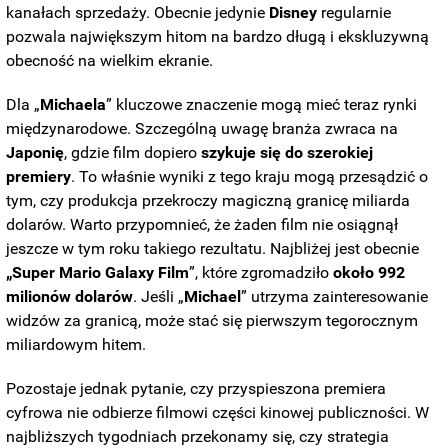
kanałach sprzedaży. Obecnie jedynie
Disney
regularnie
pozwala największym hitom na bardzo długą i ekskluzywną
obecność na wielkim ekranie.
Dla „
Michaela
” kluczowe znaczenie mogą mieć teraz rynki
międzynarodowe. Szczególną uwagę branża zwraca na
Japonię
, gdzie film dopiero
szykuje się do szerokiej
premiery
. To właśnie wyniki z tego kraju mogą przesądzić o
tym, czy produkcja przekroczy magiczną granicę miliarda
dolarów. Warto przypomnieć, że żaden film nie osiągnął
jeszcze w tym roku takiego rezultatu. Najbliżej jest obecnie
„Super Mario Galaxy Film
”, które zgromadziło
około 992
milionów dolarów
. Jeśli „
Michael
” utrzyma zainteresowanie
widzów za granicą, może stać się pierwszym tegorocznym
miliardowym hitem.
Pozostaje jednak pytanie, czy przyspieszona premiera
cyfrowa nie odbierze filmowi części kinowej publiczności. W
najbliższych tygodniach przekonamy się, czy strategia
────────────────────
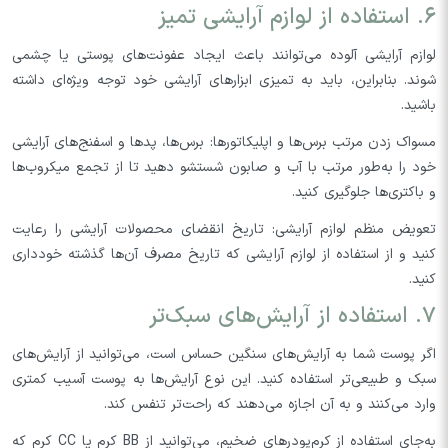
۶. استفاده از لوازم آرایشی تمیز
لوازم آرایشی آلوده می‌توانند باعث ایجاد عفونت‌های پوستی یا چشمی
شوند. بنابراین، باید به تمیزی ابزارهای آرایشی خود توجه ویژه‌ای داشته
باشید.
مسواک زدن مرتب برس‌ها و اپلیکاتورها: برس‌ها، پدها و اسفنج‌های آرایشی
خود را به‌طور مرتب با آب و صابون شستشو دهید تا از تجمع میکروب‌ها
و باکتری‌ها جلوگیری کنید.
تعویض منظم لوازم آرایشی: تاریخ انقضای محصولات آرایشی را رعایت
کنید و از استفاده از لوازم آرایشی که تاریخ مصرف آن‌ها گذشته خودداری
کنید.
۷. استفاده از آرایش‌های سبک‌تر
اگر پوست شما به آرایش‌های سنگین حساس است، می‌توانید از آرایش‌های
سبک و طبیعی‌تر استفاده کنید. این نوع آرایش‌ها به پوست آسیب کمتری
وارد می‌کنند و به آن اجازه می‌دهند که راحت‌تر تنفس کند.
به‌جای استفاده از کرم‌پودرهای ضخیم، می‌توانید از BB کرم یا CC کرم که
────────────────────
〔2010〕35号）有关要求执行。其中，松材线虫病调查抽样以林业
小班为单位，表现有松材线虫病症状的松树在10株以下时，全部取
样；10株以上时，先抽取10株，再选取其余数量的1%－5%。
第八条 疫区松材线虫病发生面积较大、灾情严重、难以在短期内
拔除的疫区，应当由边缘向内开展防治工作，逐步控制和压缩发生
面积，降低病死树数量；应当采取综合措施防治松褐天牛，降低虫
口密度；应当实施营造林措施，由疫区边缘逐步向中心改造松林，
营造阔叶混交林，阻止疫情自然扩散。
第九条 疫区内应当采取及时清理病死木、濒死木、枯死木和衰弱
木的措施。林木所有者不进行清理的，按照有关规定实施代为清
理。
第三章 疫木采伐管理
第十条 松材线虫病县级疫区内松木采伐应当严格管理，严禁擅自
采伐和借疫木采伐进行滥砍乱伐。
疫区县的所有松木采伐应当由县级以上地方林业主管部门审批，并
────────────────────
Required work
Copy out the lines of the listing from the one containing "۶. استفاده از لوازم آرایشی تمیز" through the one containing "خود را به‌طور", keeping both end lines.

Answer box
۶. استفاده از لوازم آرایشی تمیز
لوازم آرایشی آلوده می‌توانند باعث ایجاد عفونت‌های پوستی یا چشمی
شوند. بنابراین، باید به تمیزی ابزارهای آرایشی خود توجه ویژه‌ای داشته
باشید.
مسواک زدن مرتب برس‌ها و اپلیکاتورها: برس‌ها، پدها و اسفنج‌های آرایشی
خود را به‌طور مرتب با آب و صابون شستشو دهید تا از تجمع میکروب‌ها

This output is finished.